Given the records underneath, please repeat exactly the lines from the line with "focal_35mm: 25" through the line with "f_number: 3.1", passing over any picture.

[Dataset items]
======

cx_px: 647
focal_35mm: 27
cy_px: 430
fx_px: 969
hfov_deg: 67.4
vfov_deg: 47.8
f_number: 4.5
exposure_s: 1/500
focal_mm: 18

======

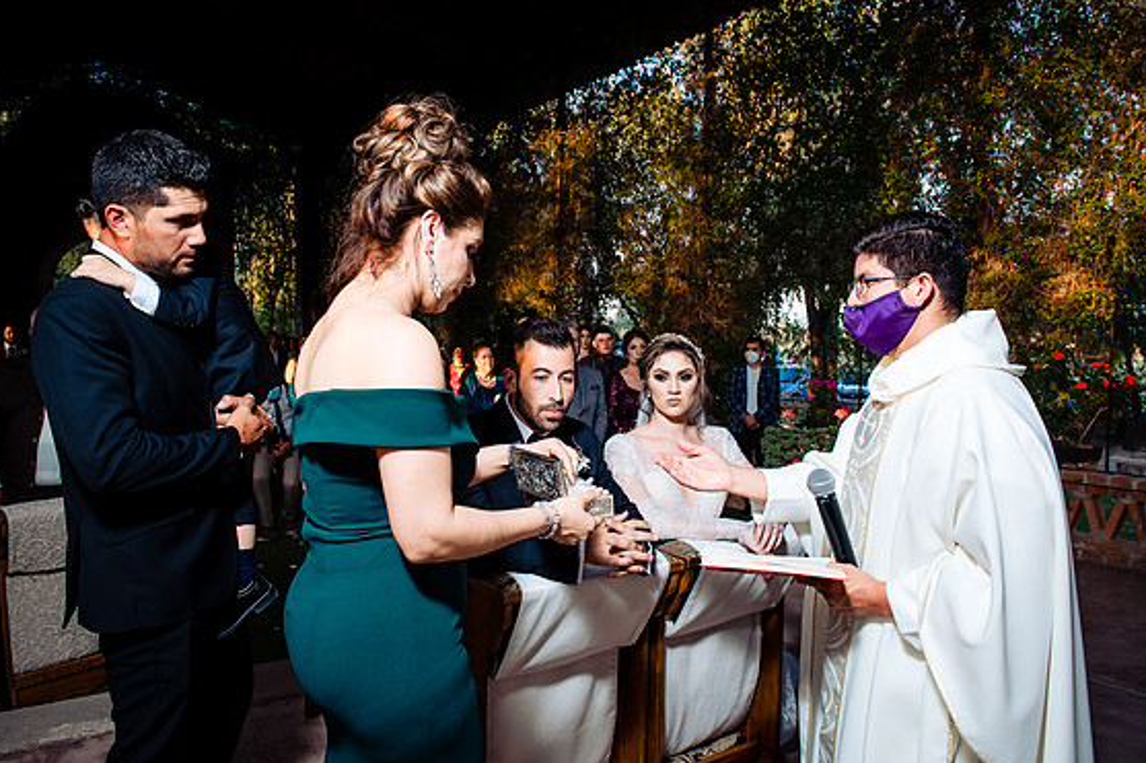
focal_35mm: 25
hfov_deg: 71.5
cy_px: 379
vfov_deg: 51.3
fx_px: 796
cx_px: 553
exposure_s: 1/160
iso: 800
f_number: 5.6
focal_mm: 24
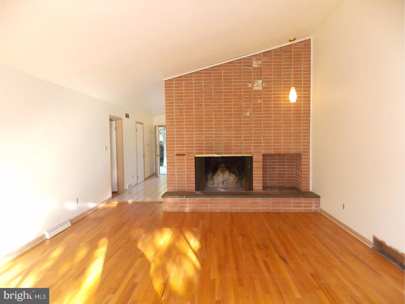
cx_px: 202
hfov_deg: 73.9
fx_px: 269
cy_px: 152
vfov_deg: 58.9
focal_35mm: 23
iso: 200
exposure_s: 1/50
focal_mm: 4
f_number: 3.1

======

- [ANSWER BELOW]:
focal_35mm: 25
hfov_deg: 71.5
cy_px: 379
vfov_deg: 51.3
fx_px: 796
cx_px: 553
exposure_s: 1/160
iso: 800
f_number: 5.6
focal_mm: 24
cx_px: 202
hfov_deg: 73.9
fx_px: 269
cy_px: 152
vfov_deg: 58.9
focal_35mm: 23
iso: 200
exposure_s: 1/50
focal_mm: 4
f_number: 3.1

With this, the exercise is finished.